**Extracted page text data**
________________________

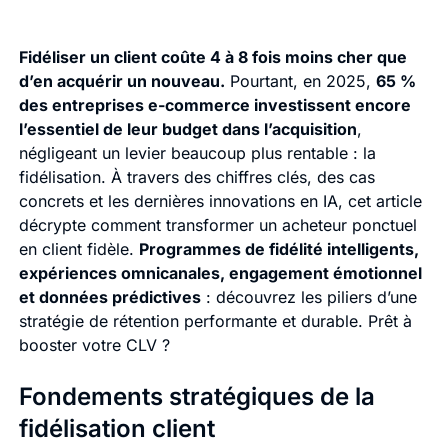
Fidéliser un client coûte 4 à 8 fois moins cher que
d’en acquérir un nouveau.
Pourtant, en 2025,
65 %
des entreprises e-commerce investissent encore
l’essentiel de leur budget dans l’acquisition
,
négligeant un levier beaucoup plus rentable : la
fidélisation. À travers des chiffres clés, des cas
concrets et les dernières innovations en IA, cet article
décrypte comment transformer un acheteur ponctuel
en client fidèle.
Programmes de fidélité intelligents,
expériences omnicanales, engagement émotionnel
et données prédictives
: découvrez les piliers d’une
stratégie de rétention performante et durable. Prêt à
booster votre CLV ?
Fondements stratégiques de la
fidélisation client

________________________

Return the data verbatim, leaving out the pictures it holds.

**Response below**
Fidéliser un client coûte 4 à 8 fois moins cher que
d’en acquérir un nouveau.
Pourtant, en 2025,
65 %
des entreprises e-commerce investissent encore
l’essentiel de leur budget dans l’acquisition
,
négligeant un levier beaucoup plus rentable : la
fidélisation. À travers des chiffres clés, des cas
concrets et les dernières innovations en IA, cet article
décrypte comment transformer un acheteur ponctuel
en client fidèle.
Programmes de fidélité intelligents,
expériences omnicanales, engagement émotionnel
et données prédictives
: découvrez les piliers d’une
stratégie de rétention performante et durable. Prêt à
booster votre CLV ?
Fondements stratégiques de la
fidélisation client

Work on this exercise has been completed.